In a 2005 interview with Classic Rock, Jones said he doesn't really think of the song as a "power ballad," but instead, “more of a spiritual song,” one which found its ‘power’ in the “sparseness of the arrangement.”

The stark presentation left plenty of room for Foreigner vocalist Lou Gramm to take center stage with what would become one of his most memorable vocals.

“I gotta take a little time/ A little time to think things over/ I better read between the lines/ In case I need it when I'm older.”

Gramm’s emotional interpretation of the lyrics was both powerful and heartfelt. He says that the detectable Christian overtones within the lyrics were definitely there by design (and perhaps a bit of foreshadowing for the musical direction that Gramm himself would eventually take), but it was also especially important to Jones that the song's message “be all things to all people” and a song that everyone could universally identify with.

“Now this mountain I must climb/ Feels like a world upon my shoulders/ And through the clouds I see love shine/ It keeps me warm as life grows colder.”

‘I Want To Know What Love Is’ quickly finds its apex moment when Gramm is joined by the New Jersey Mass Choir [and also believe it or not, the members of the Thompson Twins] for the chorus, an immeasurably valuable addition which not only instantly upped the impact of the song, but also gave it a unique sound which set ‘Love’ apart from everything else that was on the radio and on the charts in 1984.

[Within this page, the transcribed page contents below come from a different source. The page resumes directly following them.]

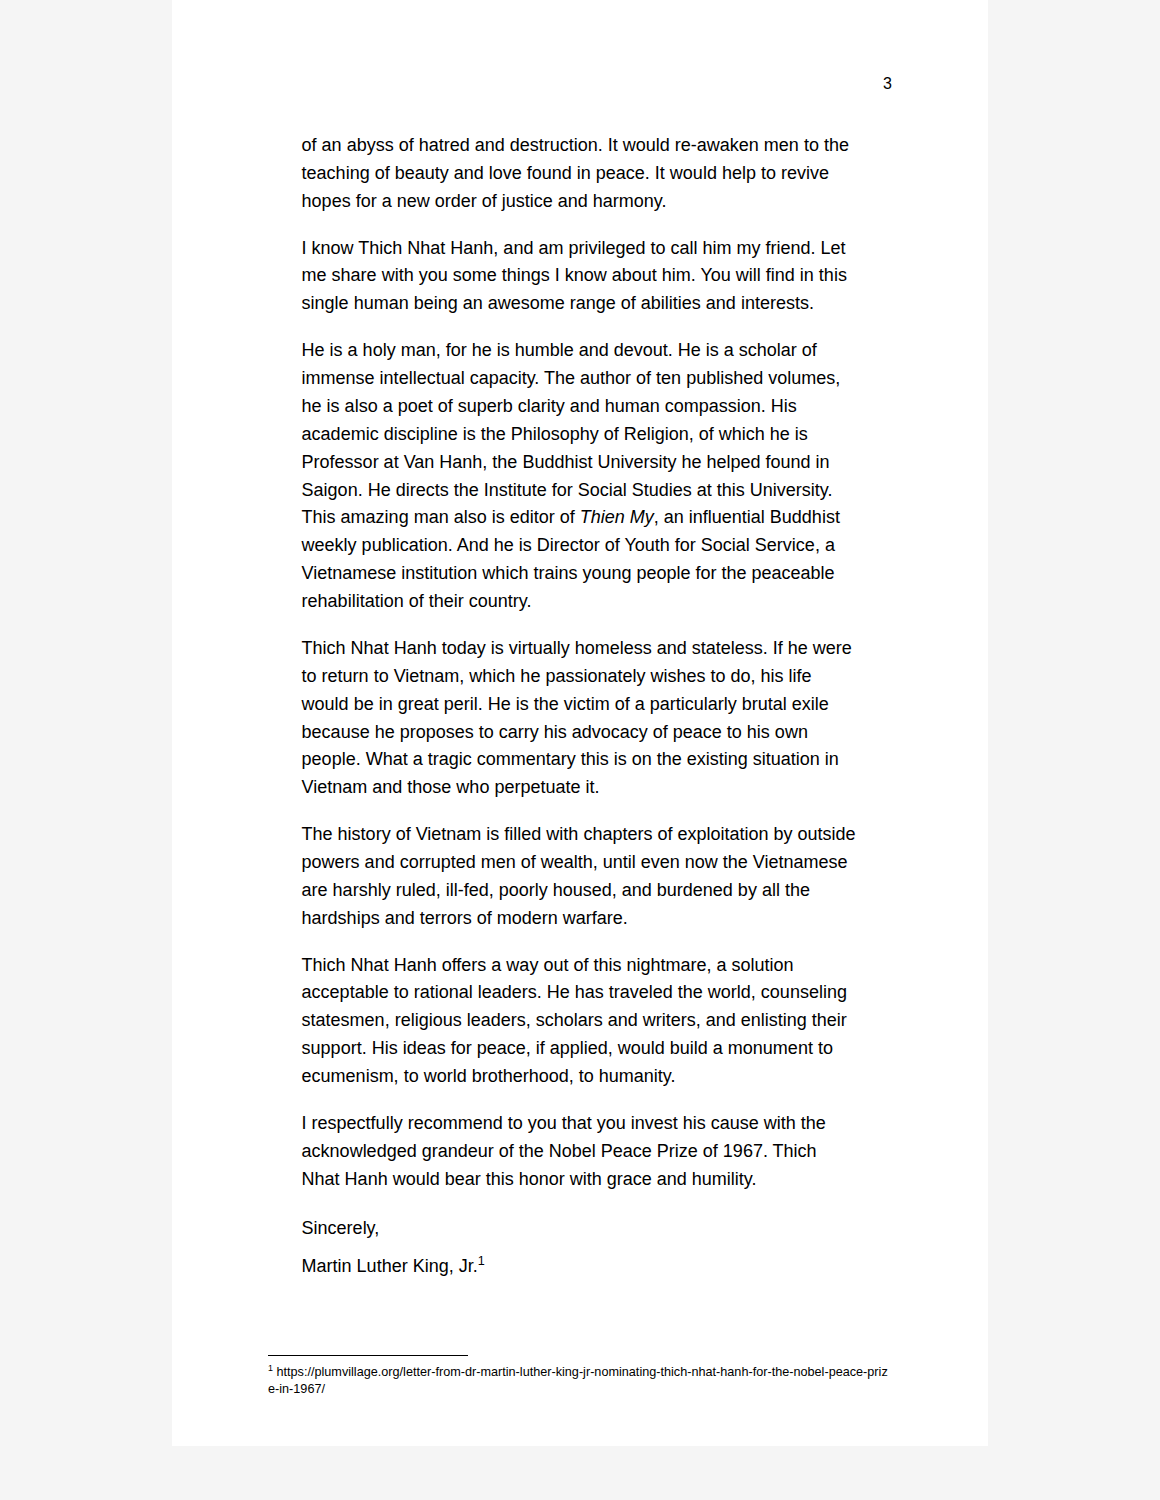3
of an abyss of hatred and destruction. It would re-awaken men to the teaching of beauty and love found in peace. It would help to revive hopes for a new order of justice and harmony.
I know Thich Nhat Hanh, and am privileged to call him my friend. Let me share with you some things I know about him. You will find in this single human being an awesome range of abilities and interests.
He is a holy man, for he is humble and devout. He is a scholar of immense intellectual capacity. The author of ten published volumes, he is also a poet of superb clarity and human compassion. His academic discipline is the Philosophy of Religion, of which he is Professor at Van Hanh, the Buddhist University he helped found in Saigon. He directs the Institute for Social Studies at this University. This amazing man also is editor of Thien My, an influential Buddhist weekly publication. And he is Director of Youth for Social Service, a Vietnamese institution which trains young people for the peaceable rehabilitation of their country.
Thich Nhat Hanh today is virtually homeless and stateless. If he were to return to Vietnam, which he passionately wishes to do, his life would be in great peril. He is the victim of a particularly brutal exile because he proposes to carry his advocacy of peace to his own people. What a tragic commentary this is on the existing situation in Vietnam and those who perpetuate it.
The history of Vietnam is filled with chapters of exploitation by outside powers and corrupted men of wealth, until even now the Vietnamese are harshly ruled, ill-fed, poorly housed, and burdened by all the hardships and terrors of modern warfare.
Thich Nhat Hanh offers a way out of this nightmare, a solution acceptable to rational leaders. He has traveled the world, counseling statesmen, religious leaders, scholars and writers, and enlisting their support. His ideas for peace, if applied, would build a monument to ecumenism, to world brotherhood, to humanity.
I respectfully recommend to you that you invest his cause with the acknowledged grandeur of the Nobel Peace Prize of 1967. Thich Nhat Hanh would bear this honor with grace and humility.
Sincerely,
Martin Luther King, Jr.1
1 https://plumvillage.org/letter-from-dr-martin-luther-king-jr-nominating-thich-nhat-hanh-for-the-nobel-peace-prize-in-1967/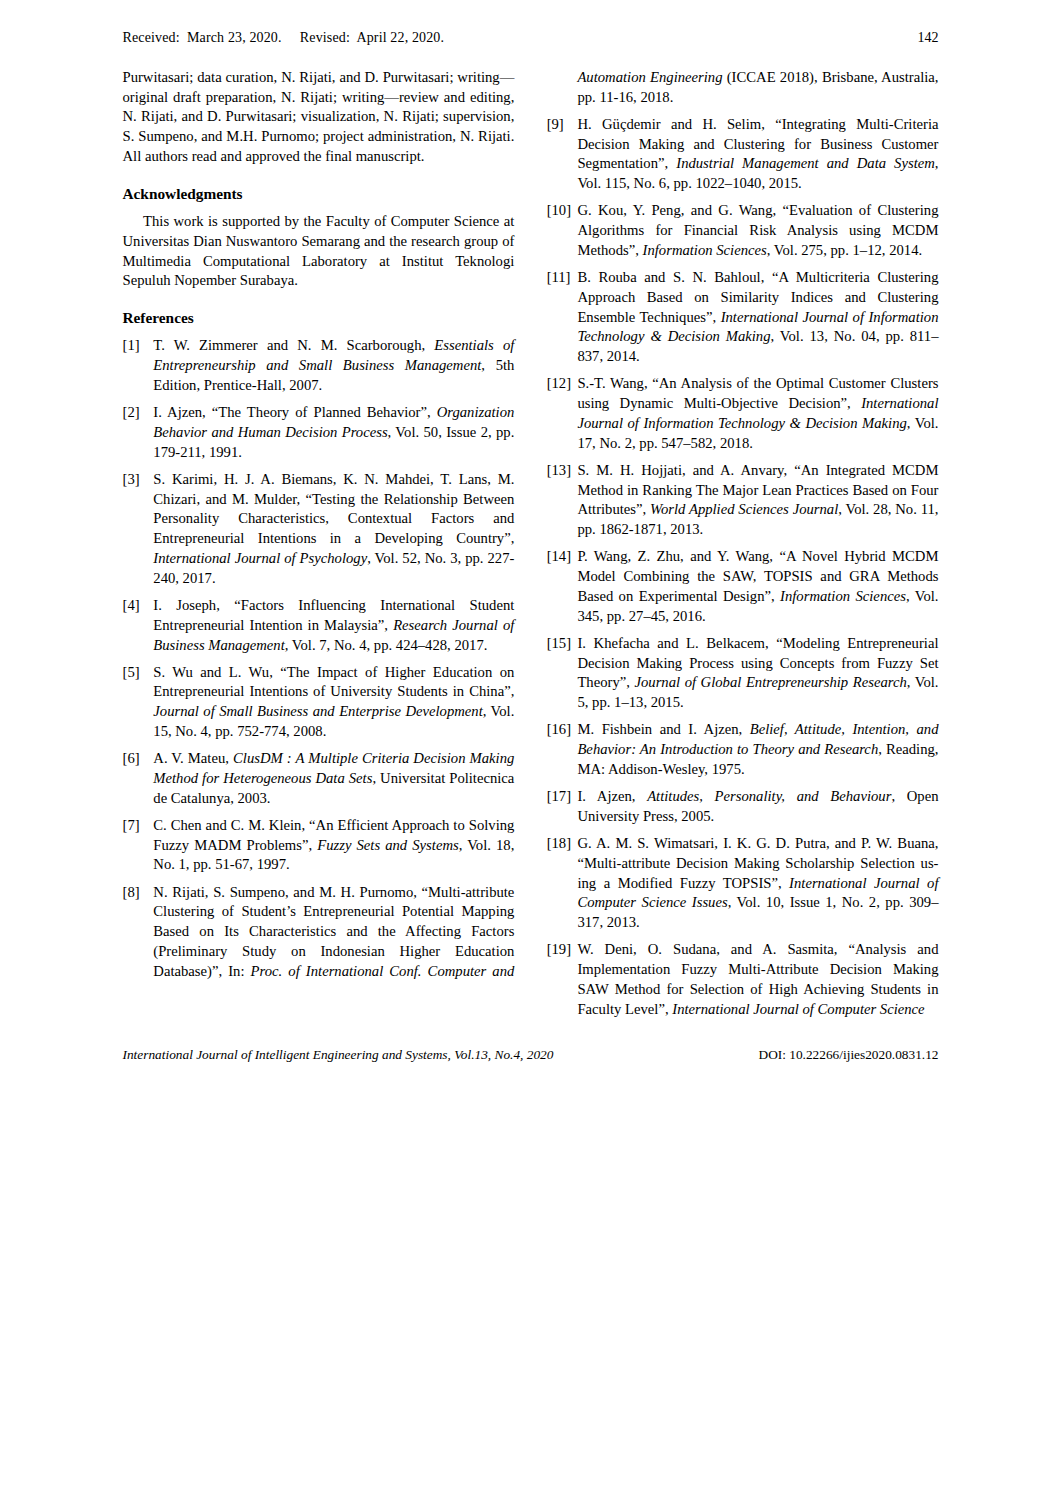Received: March 23, 2020. Revised: April 22, 2020.
142
Purwitasari; data curation, N. Rijati, and D. Purwitasari; writing—original draft preparation, N. Rijati; writing—review and editing, N. Rijati, and D. Purwitasari; visualization, N. Rijati; supervision, S. Sumpeno, and M.H. Purnomo; project administration, N. Rijati. All authors read and approved the final manuscript.
Acknowledgments
This work is supported by the Faculty of Computer Science at Universitas Dian Nuswantoro Semarang and the research group of Multimedia Computational Laboratory at Institut Teknologi Sepuluh Nopember Surabaya.
References
[1] T. W. Zimmerer and N. M. Scarborough, Essentials of Entrepreneurship and Small Business Management, 5th Edition, Prentice-Hall, 2007.
[2] I. Ajzen, “The Theory of Planned Behavior”, Organization Behavior and Human Decision Process, Vol. 50, Issue 2, pp. 179-211, 1991.
[3] S. Karimi, H. J. A. Biemans, K. N. Mahdei, T. Lans, M. Chizari, and M. Mulder, “Testing the Relationship Between Personality Characteristics, Contextual Factors and Entrepreneurial Intentions in a Developing Country”, International Journal of Psychology, Vol. 52, No. 3, pp. 227-240, 2017.
[4] I. Joseph, “Factors Influencing International Student Entrepreneurial Intention in Malaysia”, Research Journal of Business Management, Vol. 7, No. 4, pp. 424–428, 2017.
[5] S. Wu and L. Wu, “The Impact of Higher Education on Entrepreneurial Intentions of University Students in China”, Journal of Small Business and Enterprise Development, Vol. 15, No. 4, pp. 752-774, 2008.
[6] A. V. Mateu, ClusDM : A Multiple Criteria Decision Making Method for Heterogeneous Data Sets, Universitat Politecnica de Catalunya, 2003.
[7] C. Chen and C. M. Klein, “An Efficient Approach to Solving Fuzzy MADM Problems”, Fuzzy Sets and Systems, Vol. 18, No. 1, pp. 51-67, 1997.
[8] N. Rijati, S. Sumpeno, and M. H. Purnomo, “Multi-attribute Clustering of Student’s Entrepreneurial Potential Mapping Based on Its Characteristics and the Affecting Factors (Preliminary Study on Indonesian Higher Education Database)”, In: Proc. of International Conf. Computer and Automation Engineering (ICCAE 2018), Brisbane, Australia, pp. 11-16, 2018.
[9] H. Güçdemir and H. Selim, “Integrating Multi-Criteria Decision Making and Clustering for Business Customer Segmentation”, Industrial Management and Data System, Vol. 115, No. 6, pp. 1022–1040, 2015.
[10] G. Kou, Y. Peng, and G. Wang, “Evaluation of Clustering Algorithms for Financial Risk Analysis using MCDM Methods”, Information Sciences, Vol. 275, pp. 1–12, 2014.
[11] B. Rouba and S. N. Bahloul, “A Multicriteria Clustering Approach Based on Similarity Indices and Clustering Ensemble Techniques”, International Journal of Information Technology & Decision Making, Vol. 13, No. 04, pp. 811–837, 2014.
[12] S.-T. Wang, “An Analysis of the Optimal Customer Clusters using Dynamic Multi-Objective Decision”, International Journal of Information Technology & Decision Making, Vol. 17, No. 2, pp. 547–582, 2018.
[13] S. M. H. Hojjati, and A. Anvary, “An Integrated MCDM Method in Ranking The Major Lean Practices Based on Four Attributes”, World Applied Sciences Journal, Vol. 28, No. 11, pp. 1862-1871, 2013.
[14] P. Wang, Z. Zhu, and Y. Wang, “A Novel Hybrid MCDM Model Combining the SAW, TOPSIS and GRA Methods Based on Experimental Design”, Information Sciences, Vol. 345, pp. 27–45, 2016.
[15] I. Khefacha and L. Belkacem, “Modeling Entrepreneurial Decision Making Process using Concepts from Fuzzy Set Theory”, Journal of Global Entrepreneurship Research, Vol. 5, pp. 1–13, 2015.
[16] M. Fishbein and I. Ajzen, Belief, Attitude, Intention, and Behavior: An Introduction to Theory and Research, Reading, MA: Addison-Wesley, 1975.
[17] I. Ajzen, Attitudes, Personality, and Behaviour, Open University Press, 2005.
[18] G. A. M. S. Wimatsari, I. K. G. D. Putra, and P. W. Buana, “Multi-attribute Decision Making Scholarship Selection using a Modified Fuzzy TOPSIS”, International Journal of Computer Science Issues, Vol. 10, Issue 1, No. 2, pp. 309–317, 2013.
[19] W. Deni, O. Sudana, and A. Sasmita, “Analysis and Implementation Fuzzy Multi-Attribute Decision Making SAW Method for Selection of High Achieving Students in Faculty Level”, International Journal of Computer Science
International Journal of Intelligent Engineering and Systems, Vol.13, No.4, 2020
DOI: 10.22266/ijies2020.0831.12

While writing ‘Love,’ Jones was struggling with his own past romantic failures, something which lent good lyrical inspiration as he was working on the song, but also got him in some hot water. His eventual wife, the future Ann Dexter-Jones, called him out directly on the centerpiece chorus of the song.

As Jones explained to the Daily Mail in a recent interview, “She said: ‘What do you mean you want to know what love is? Don’t you know already?’ And I said: ‘Well, it’s not that kind of love.’ I think it is more like a universal feeling of love. It became an anthem of hope.’”

Ann wasn’t the only one who would give Jones flak about his song. During a later period of rock and roll excess, he remembers flirting with a pretty girl in a bar, who asked him in pointed fashion, “how can an ass**** like you write a song like ‘I Want To Know What Love Is?’”

Ouch, right?

It was a humbling moment for Jones, who says that out of all of his encounters with people, he hopes that he was “charming to people” at least “90 percent of the time” while acknowledging that there might have been 10 percent of the time where “maybe I was an idiot.”

Whether Jones was charming or not on any given day is all water under the bridge now;  ‘I Want To Know What Love Is’ certainly had plenty of charm of its own which would bring Foreigner their first number one Billboard single. Nearly three decades later, the legacy of ‘Love’ continues to grow, with the track getting feature placement in the ‘Rock of Ages’ movie this summer.

Jones is happy to be back in the spotlight and even now, he says that the popularity of Foreigner continues to grow, sharing that “thousands of people come and see us and the audiences have got bigger and bigger over the past few years.”